TEXTO FORNECIDO

•••••

Figuremos, entre outros, o tema do desenvolvimento. A equipe procuraria dois ou mais especialistas (economistas), inclusive de escolas diferentes, e lhes falaria de seu trabalho, convidando-os a dar uma contribuição que seria a entrevista em linguagem accessível sobre tais pontos. Se os especialistas aceitam, faz-se a entrevista de 10 a 15 minutos. Pode- se, inclusive, tirar uma fotografia do especialista, enquanto fala. No momento em que se propusesse ao povo o conteúdo da entrevista, se diria, antes, quem é ele. O que fez. O que faz. O que escreveu, enquanto se poderia projetar sua fotografia em slides. Se é um professor de Universidade, ao declinar-se sua condição de professor universitário, já se poderia discutir com o povo o que lhe parecem as universidades de seu Pais. Como as vê. O que delas espera.

O grupo estaria sabendo que, após ouvir a entrevista, seria discutido o seu conteúdo, o qual passaria a funcionar como uma codificação auditiva.

Do debate realizado, faria posteriormente a equipe um relatório ao especialista em torno de como o povo reagiu à sua palavra. Desta maneira, se estariam vinculando intelectuais, muitas vezes de boa vontade, mas não raro, alienados da realidade popular, a esta realidade. É se estaria também proporcionando ao povo conhecer e criticar o pensamento do intelectual.

Podem ainda alguns destes temas ou alguns de seus núcleos ser apresentados através de pequenas dramatizações, que não contenham nenhuma resposta. O tema em si, nada mais.

Funcionaria a dramatização como codificação, como situação problematizadora, a que se seguiria a discussão de seu conteúdo.

Outro recurso didático, dentre de uma visão problematizadora da educação e não “bancária”, seria a leitura e a discussão de artigos de revistas, de jornais, de livros começando-se por trechos. Como nas entrevistas gravadas, aqui também, antes de iniciar a leitura de artigo ou do capítulo do livro se falaria de seu autor. Em seguida, se realizaria o debate em torno do conteúdo da leitura.

•••••

INSTRUÇÃO ESCRITA 1
Condense em forma de lista o parágrafo do texto que começa com "Do debate realizado", mantendo seus fatos principais.
INSTRUÇÃO ESCRITA 2
Reescreva o trecho do texto entre "O grupo estaria" e "si, nada mais.", inclusive, trocando "dramatizações" por "encenações".
Os registros não são necessários para esta atividade.

REGISTROS FORNECIDOS
•••••

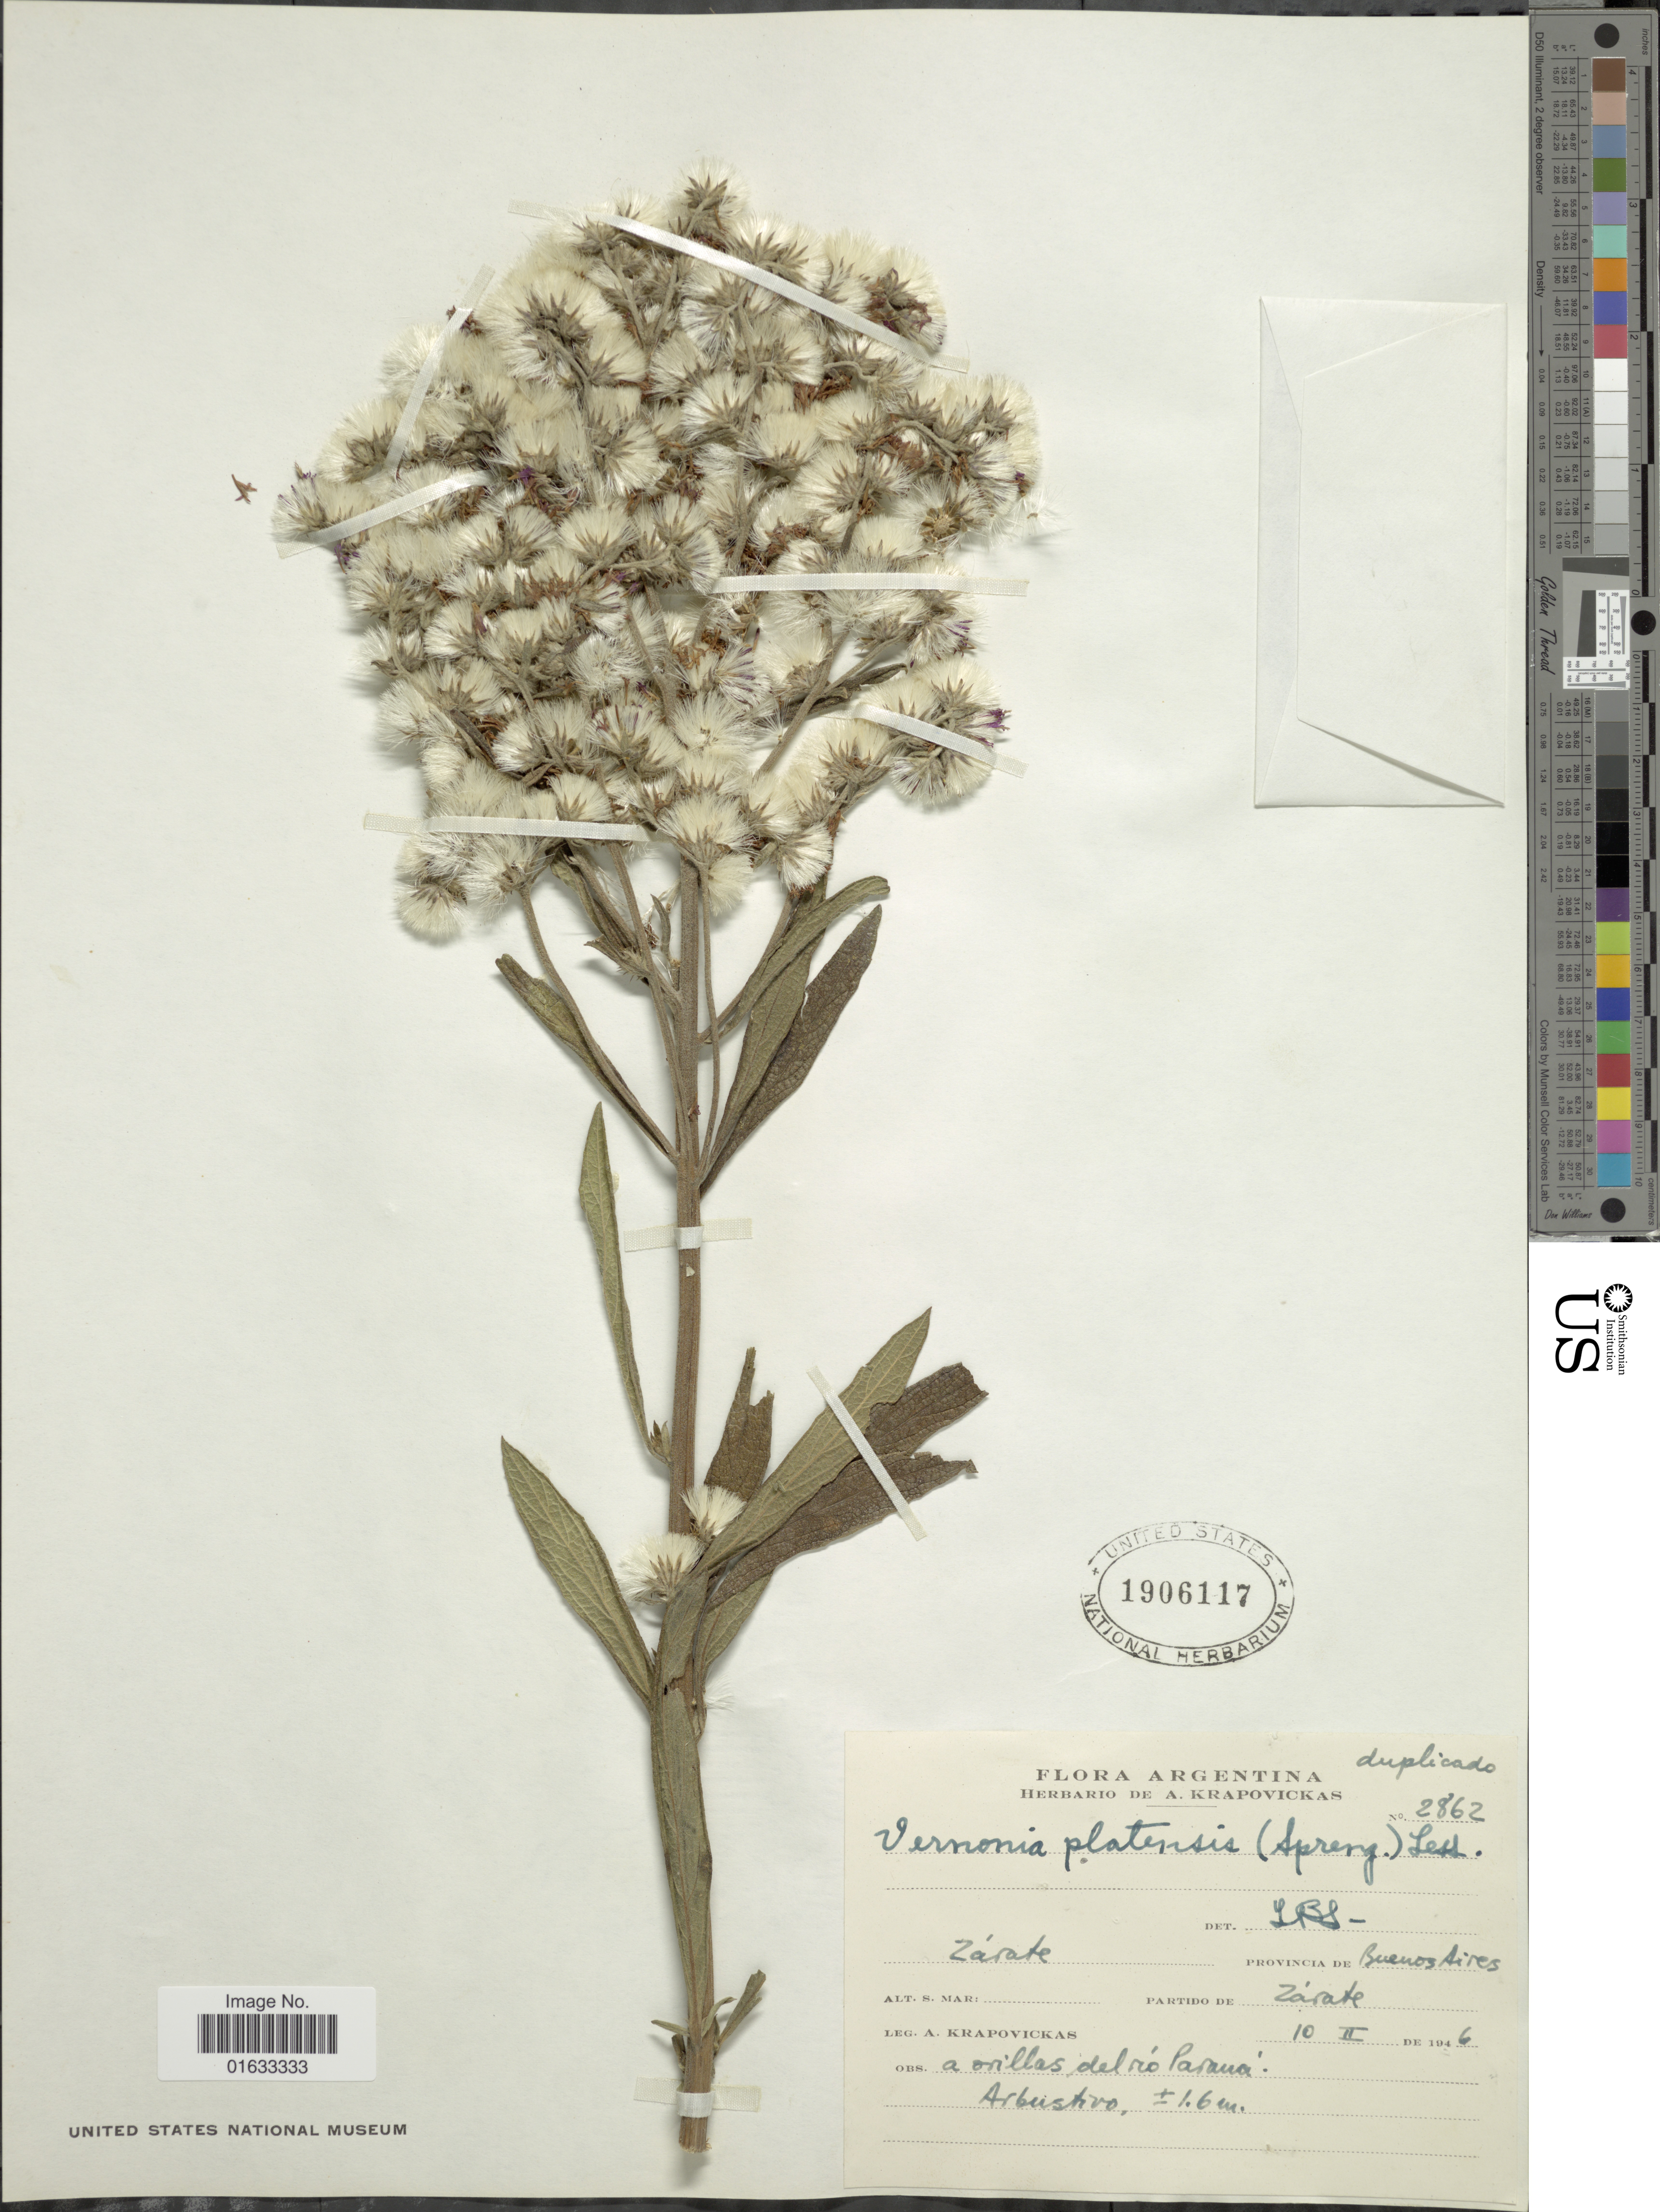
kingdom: Plantae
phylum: Tracheophyta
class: Magnoliopsida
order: Asterales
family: Asteraceae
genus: Chrysolaena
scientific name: Chrysolaena platensis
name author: (Spreng.) H. Rob.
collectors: A. Krapovickas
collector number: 2862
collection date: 1946-02-10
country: Argentina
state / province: Buenos Aires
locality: Zarate, Provincia de Buenos Aires, partido de Zarate, a orillas del rio Parana.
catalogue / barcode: US 1906117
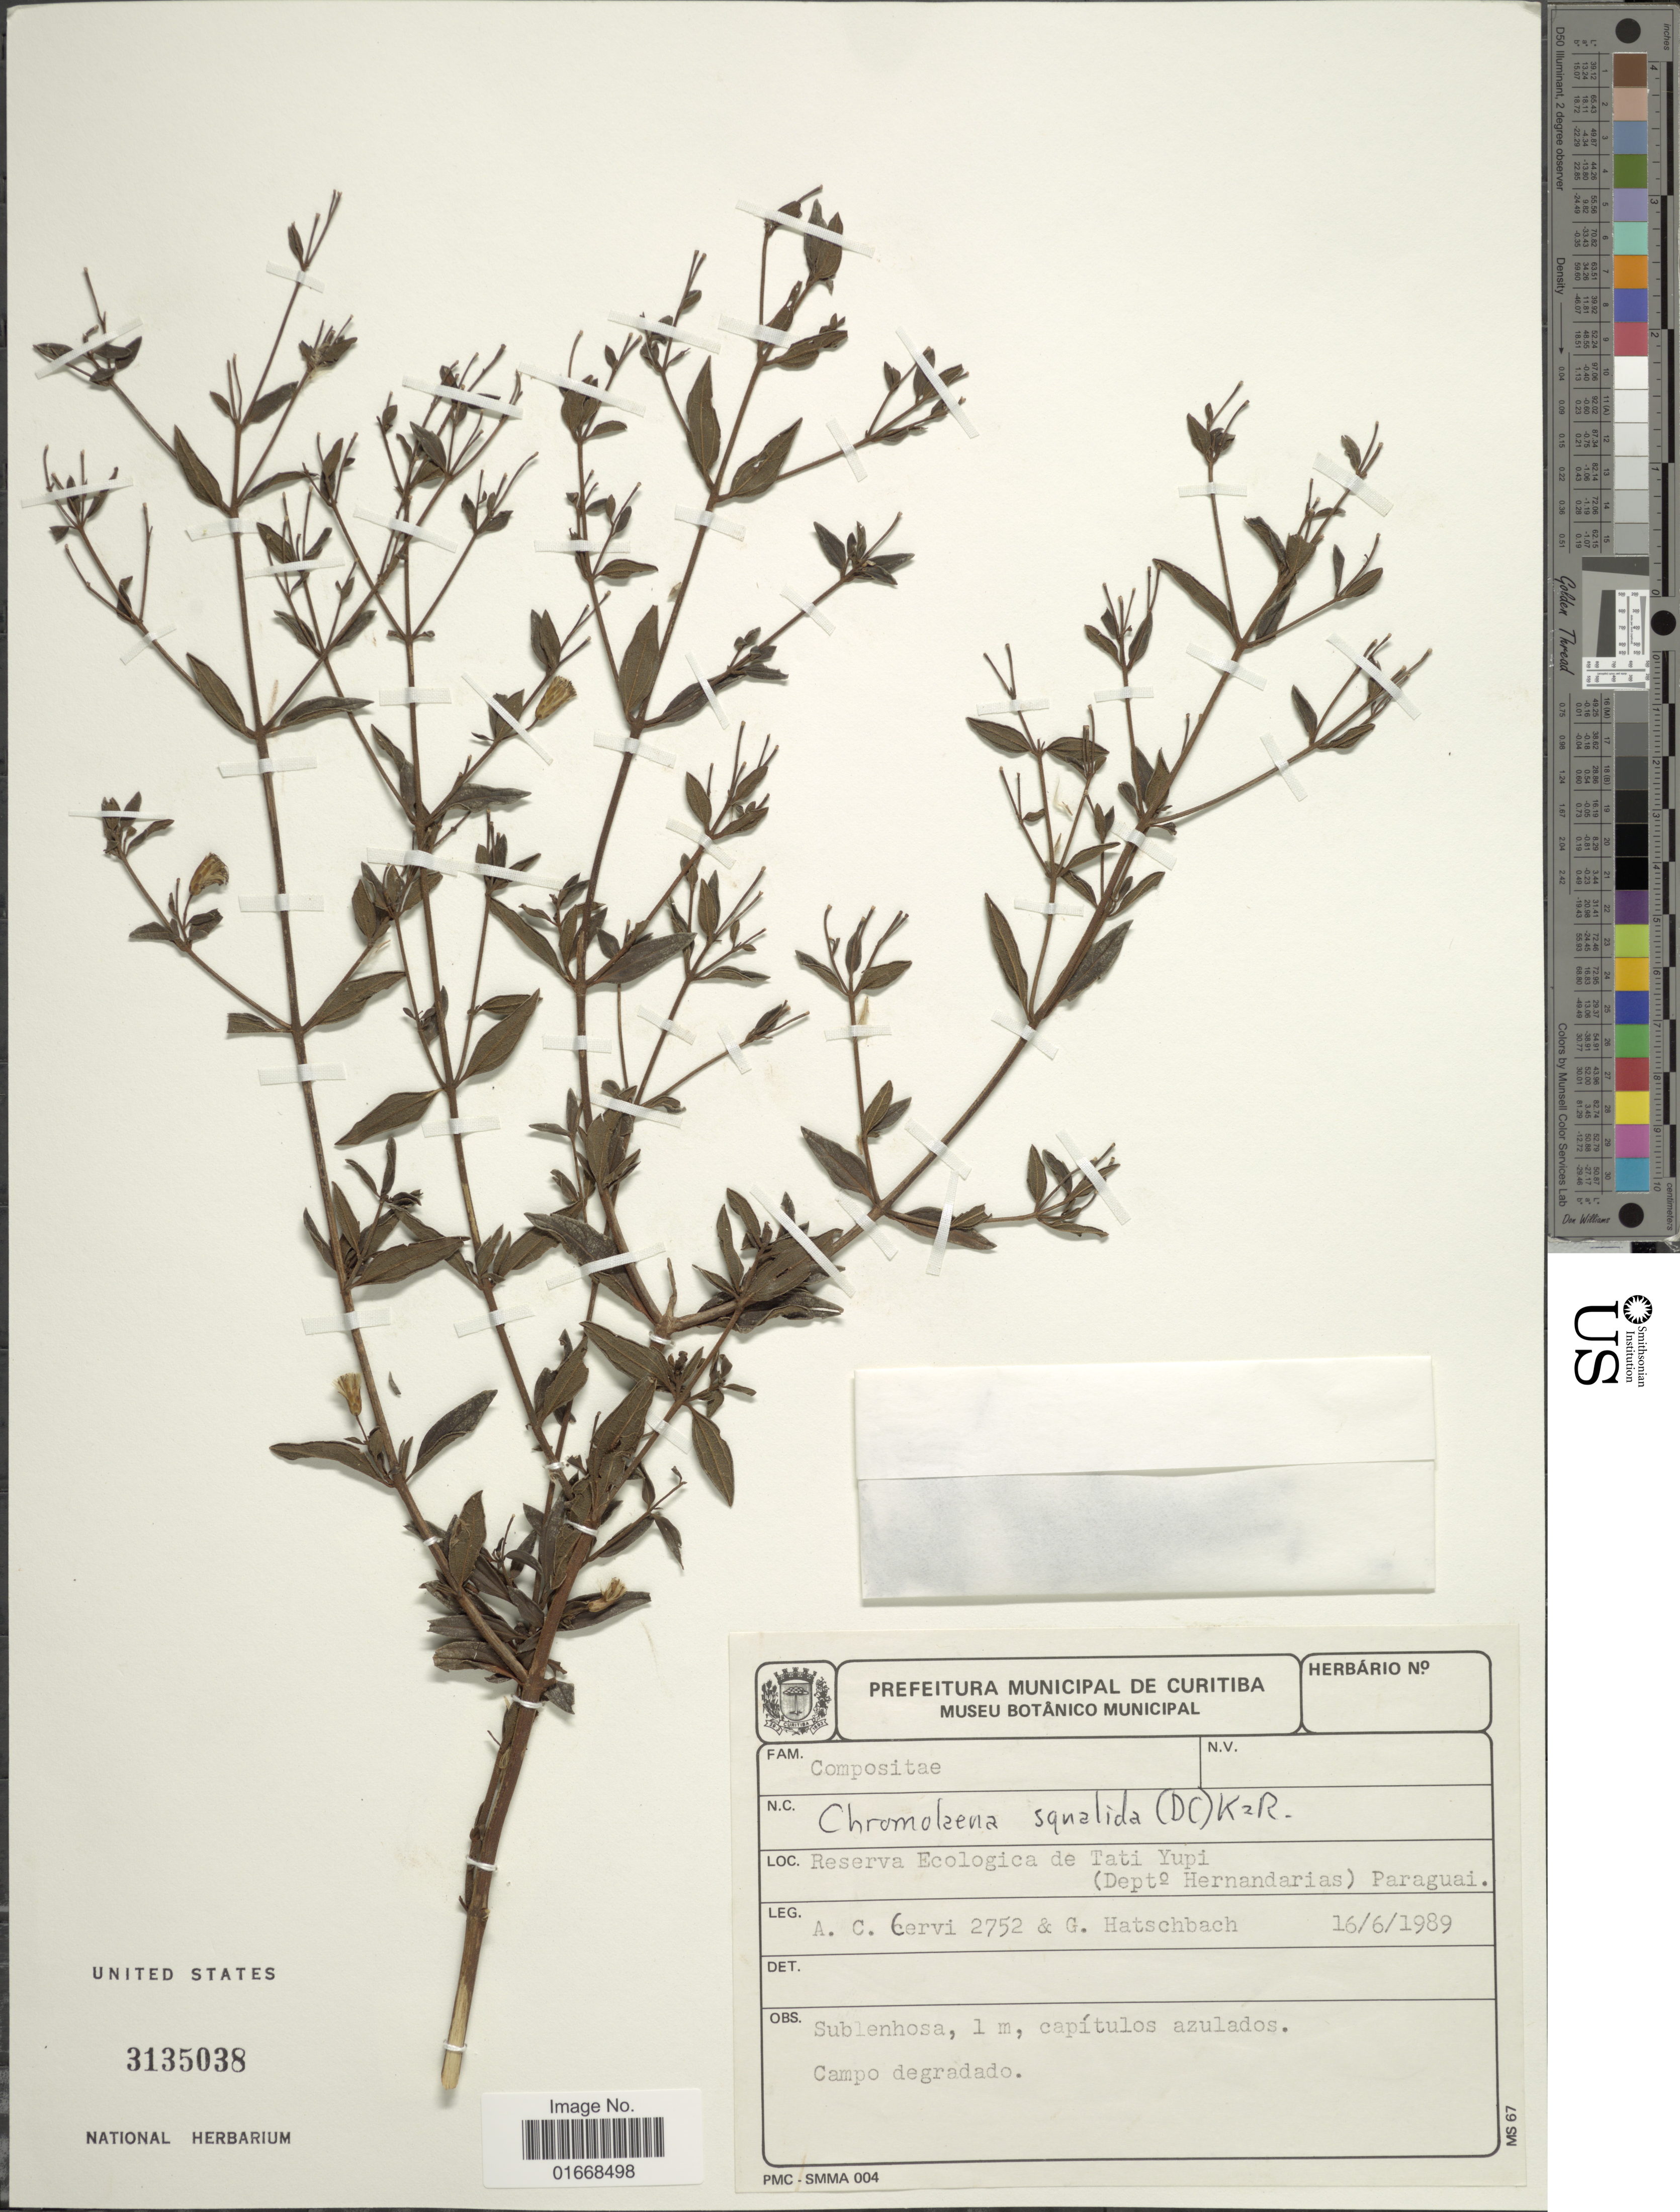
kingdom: Plantae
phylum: Tracheophyta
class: Magnoliopsida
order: Asterales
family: Asteraceae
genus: Chromolaena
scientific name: Chromolaena squalida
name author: (DC.) R.M. King & H. Rob.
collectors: A. C. Cervi & G. Hatschbach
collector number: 2752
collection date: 1989-06-16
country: Peru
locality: Reserva Ecologica de Tati Yupi (Depto. Hernandarias) Paraguai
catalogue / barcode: US 3135038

•••••

RESULTADO DO EXERCÍCIO 1
- Após o debate, a equipe faria ao especialista um relatório sobre como o povo reagiu à sua palavra.
- Desse modo, intelectuais muitas vezes de boa vontade, mas não raro alienados da realidade popular, seriam vinculados a essa realidade.
- O povo também teria a oportunidade de conhecer e criticar o pensamento do intelectual.

RESULTADO DO EXERCÍCIO 2
O grupo estaria sabendo que, após ouvir a entrevista, seria discutido o seu conteúdo, o qual passaria a funcionar como uma codificação auditiva.

Do debate realizado, faria posteriormente a equipe um relatório ao especialista em torno de como o povo reagiu à sua palavra. Desta maneira, se estariam vinculando intelectuais, muitas vezes de boa vontade, mas não raro, alienados da realidade popular, a esta realidade. É se estaria também proporcionando ao povo conhecer e criticar o pensamento do intelectual.

Podem ainda alguns destes temas ou alguns de seus núcleos ser apresentados através de pequenas encenações, que não contenham nenhuma resposta. O tema em si, nada mais.